Each line of the listing, apart from the pictures, is to be printed exactly.

══ Records provided ══

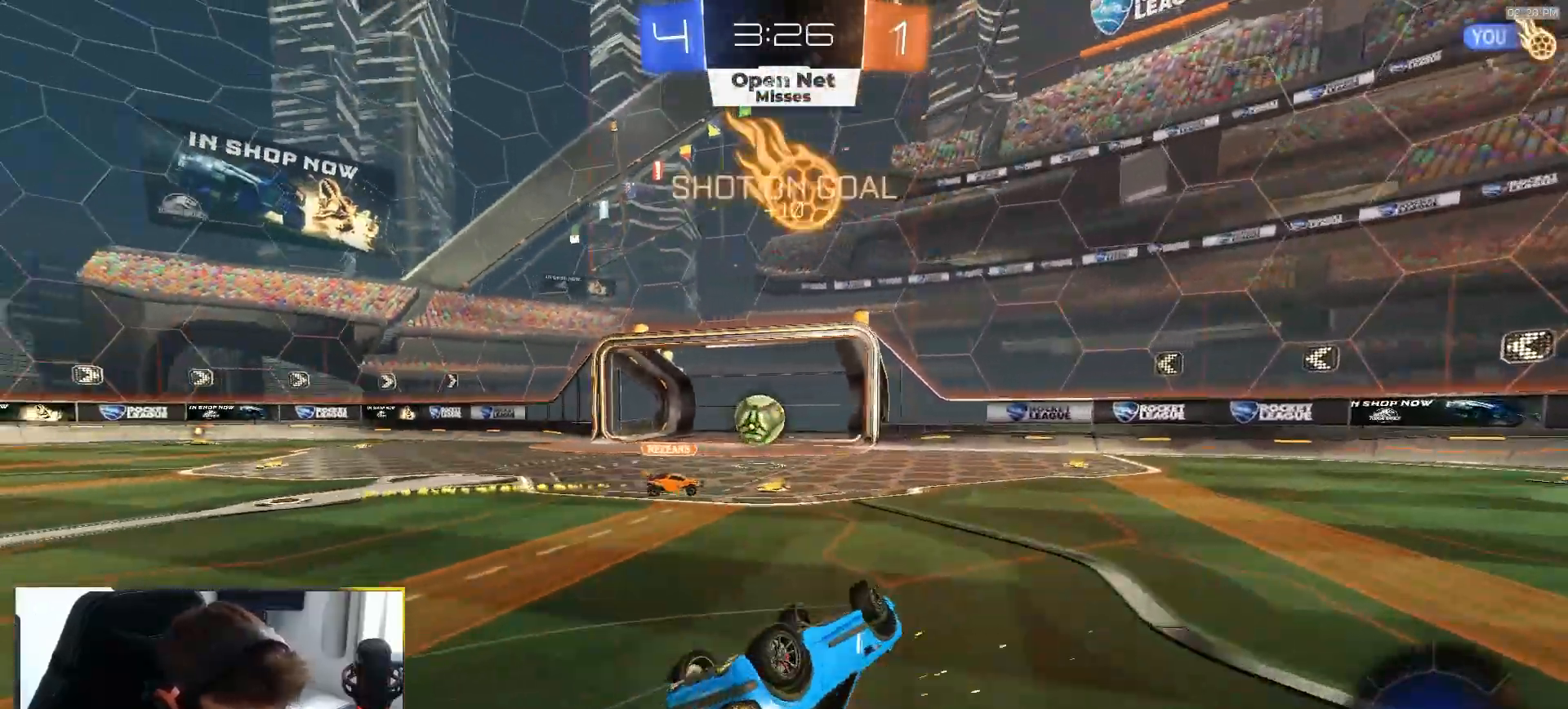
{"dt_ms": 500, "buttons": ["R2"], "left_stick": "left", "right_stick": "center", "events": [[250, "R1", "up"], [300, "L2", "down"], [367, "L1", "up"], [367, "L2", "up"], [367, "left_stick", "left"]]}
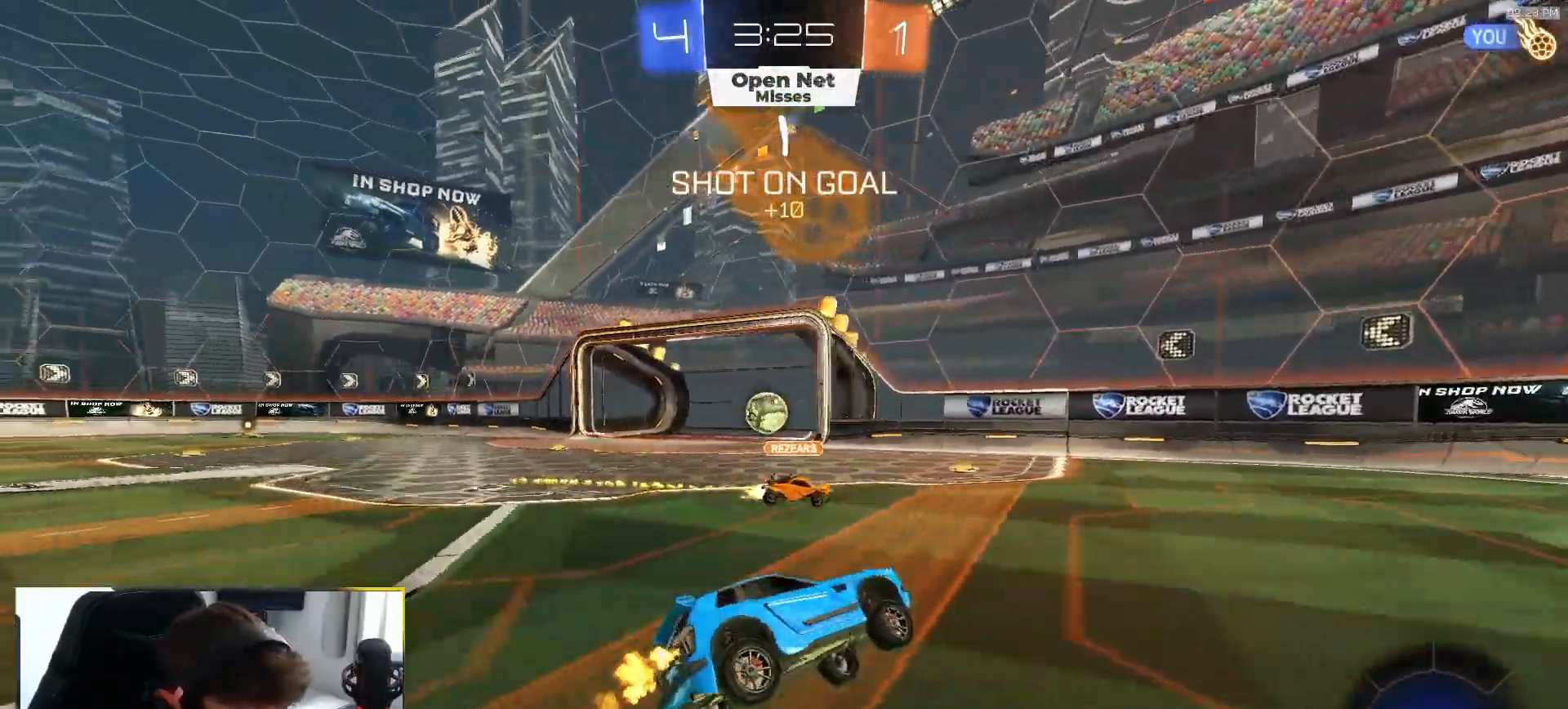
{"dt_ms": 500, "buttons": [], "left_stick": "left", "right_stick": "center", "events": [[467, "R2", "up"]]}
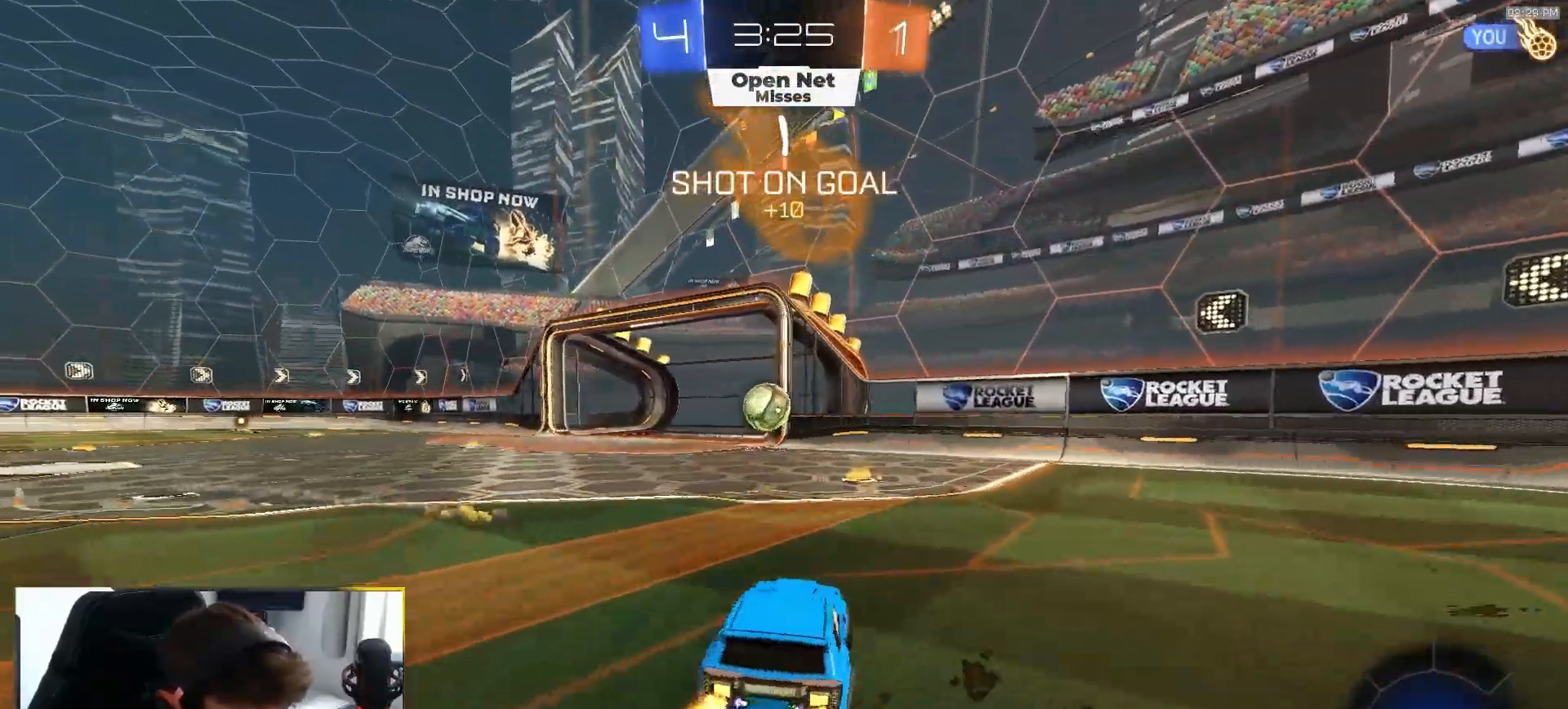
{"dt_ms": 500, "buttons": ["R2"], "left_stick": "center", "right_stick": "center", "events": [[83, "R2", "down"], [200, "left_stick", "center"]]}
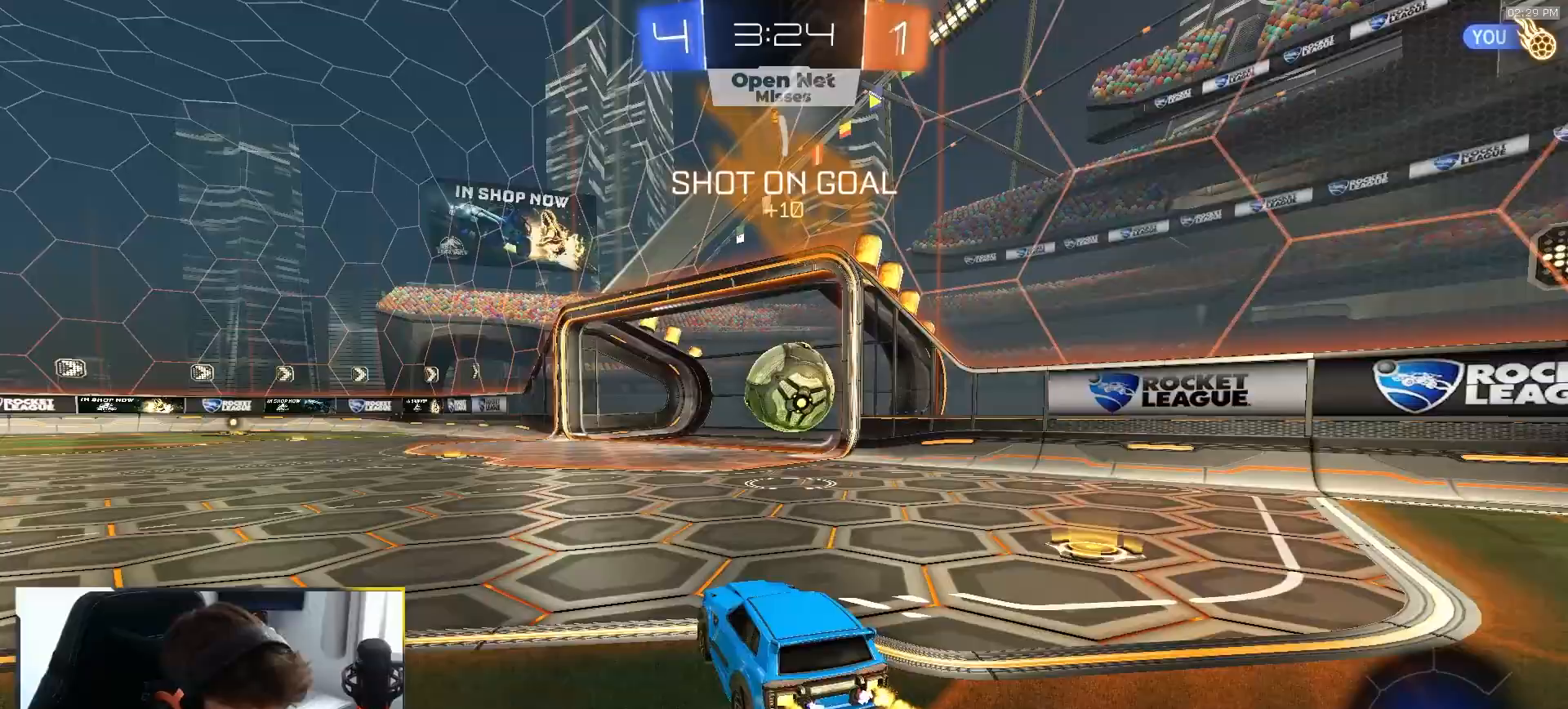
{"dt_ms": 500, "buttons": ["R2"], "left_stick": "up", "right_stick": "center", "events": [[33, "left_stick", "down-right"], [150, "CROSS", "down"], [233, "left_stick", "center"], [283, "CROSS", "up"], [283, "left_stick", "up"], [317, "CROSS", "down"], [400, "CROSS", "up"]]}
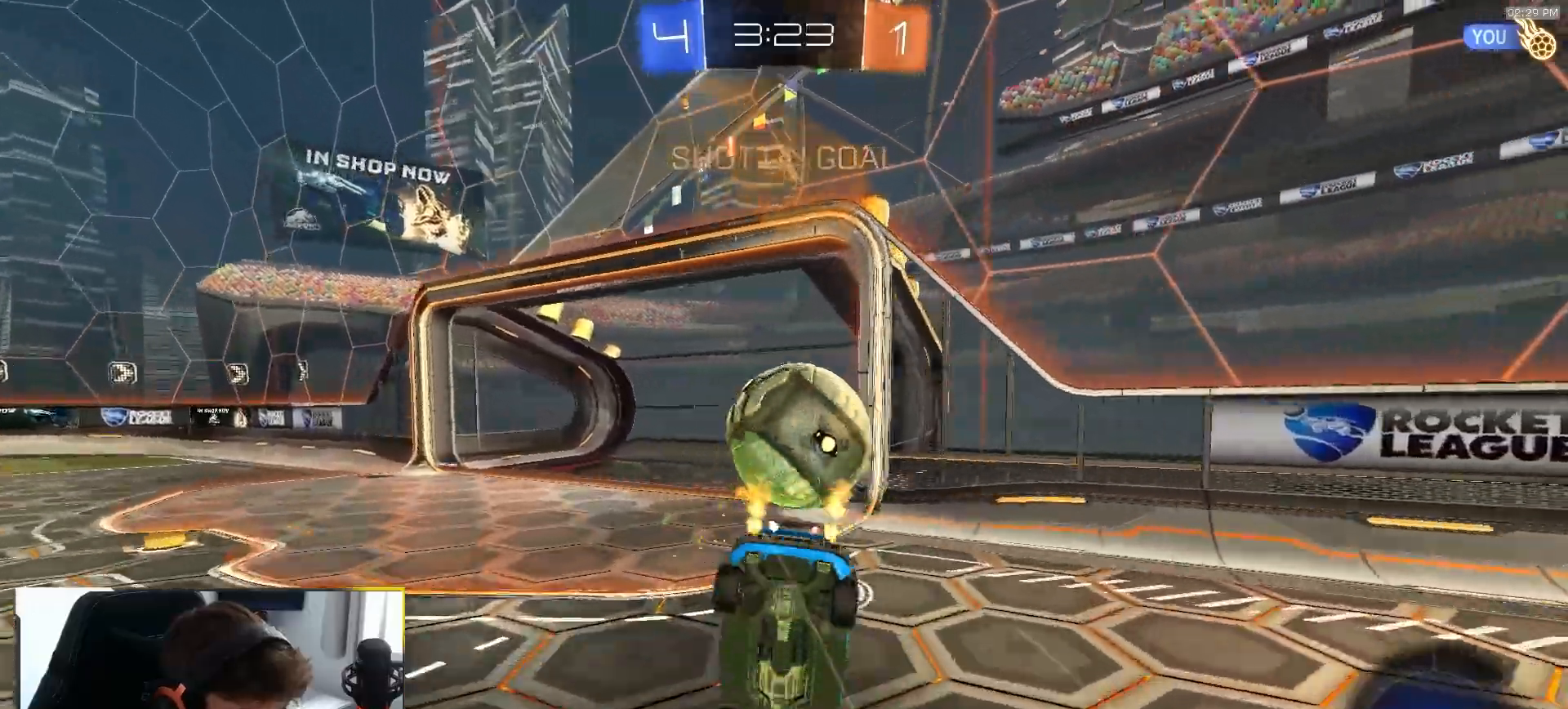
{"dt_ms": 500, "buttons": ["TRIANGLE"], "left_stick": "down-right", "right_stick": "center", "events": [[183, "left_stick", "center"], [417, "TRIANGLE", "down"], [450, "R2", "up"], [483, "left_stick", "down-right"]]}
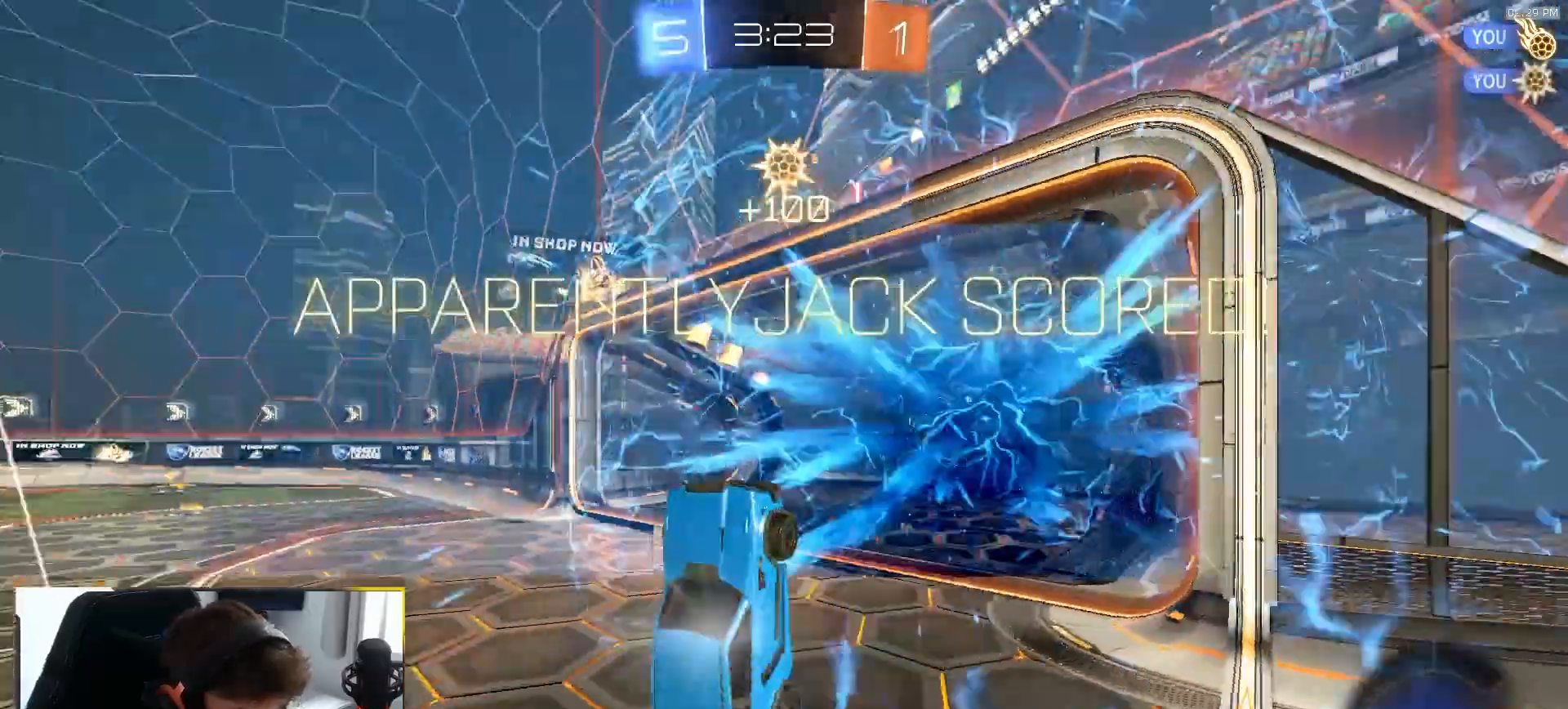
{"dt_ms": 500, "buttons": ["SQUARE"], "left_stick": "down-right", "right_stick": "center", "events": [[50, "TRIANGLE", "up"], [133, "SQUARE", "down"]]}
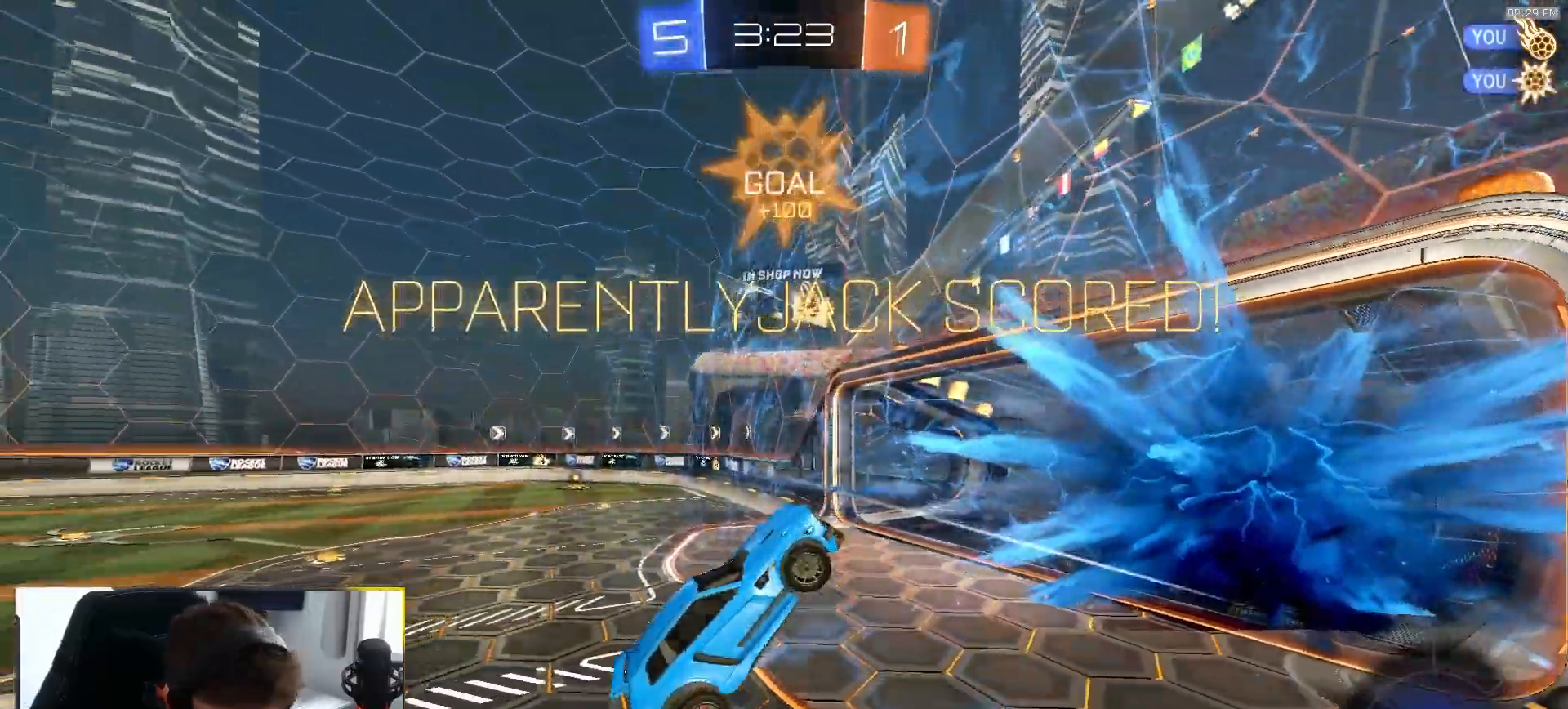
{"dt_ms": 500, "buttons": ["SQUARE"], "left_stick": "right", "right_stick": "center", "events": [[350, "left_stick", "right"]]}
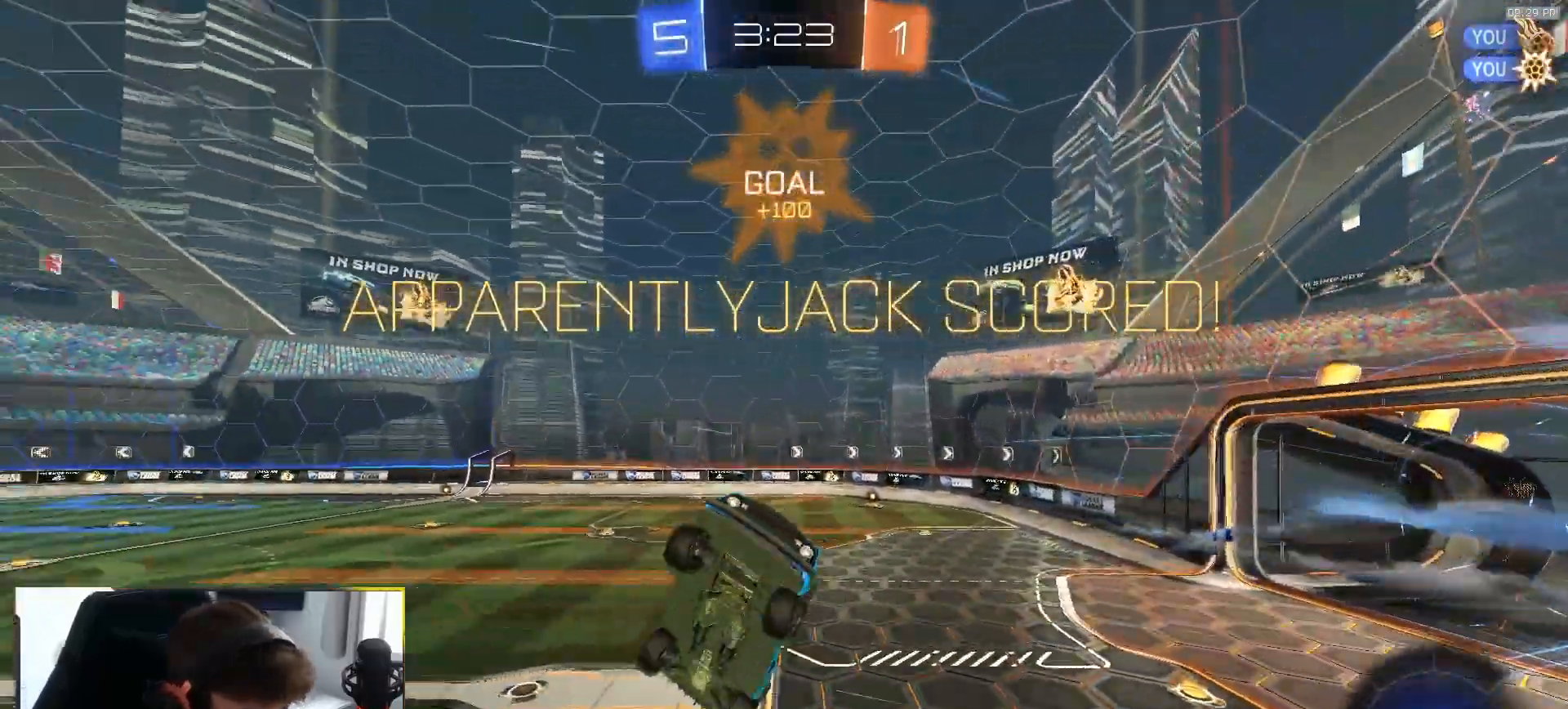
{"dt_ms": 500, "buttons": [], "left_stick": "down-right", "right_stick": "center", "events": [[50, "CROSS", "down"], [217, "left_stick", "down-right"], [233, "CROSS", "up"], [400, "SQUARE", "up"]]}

═══

## [Answer]
{"dt_ms": 500, "buttons": ["R2"], "left_stick": "left", "right_stick": "center", "events": [[250, "R1", "up"], [300, "L2", "down"], [367, "L1", "up"], [367, "L2", "up"], [367, "left_stick", "left"]]}
{"dt_ms": 500, "buttons": [], "left_stick": "left", "right_stick": "center", "events": [[467, "R2", "up"]]}
{"dt_ms": 500, "buttons": ["R2"], "left_stick": "center", "right_stick": "center", "events": [[83, "R2", "down"], [200, "left_stick", "center"]]}
{"dt_ms": 500, "buttons": ["R2"], "left_stick": "up", "right_stick": "center", "events": [[33, "left_stick", "down-right"], [150, "CROSS", "down"], [233, "left_stick", "center"], [283, "CROSS", "up"], [283, "left_stick", "up"], [317, "CROSS", "down"], [400, "CROSS", "up"]]}
{"dt_ms": 500, "buttons": ["TRIANGLE"], "left_stick": "down-right", "right_stick": "center", "events": [[183, "left_stick", "center"], [417, "TRIANGLE", "down"], [450, "R2", "up"], [483, "left_stick", "down-right"]]}
{"dt_ms": 500, "buttons": ["SQUARE"], "left_stick": "down-right", "right_stick": "center", "events": [[50, "TRIANGLE", "up"], [133, "SQUARE", "down"]]}
{"dt_ms": 500, "buttons": ["SQUARE"], "left_stick": "right", "right_stick": "center", "events": [[350, "left_stick", "right"]]}
{"dt_ms": 500, "buttons": [], "left_stick": "down-right", "right_stick": "center", "events": [[50, "CROSS", "down"], [217, "left_stick", "down-right"], [233, "CROSS", "up"], [400, "SQUARE", "up"]]}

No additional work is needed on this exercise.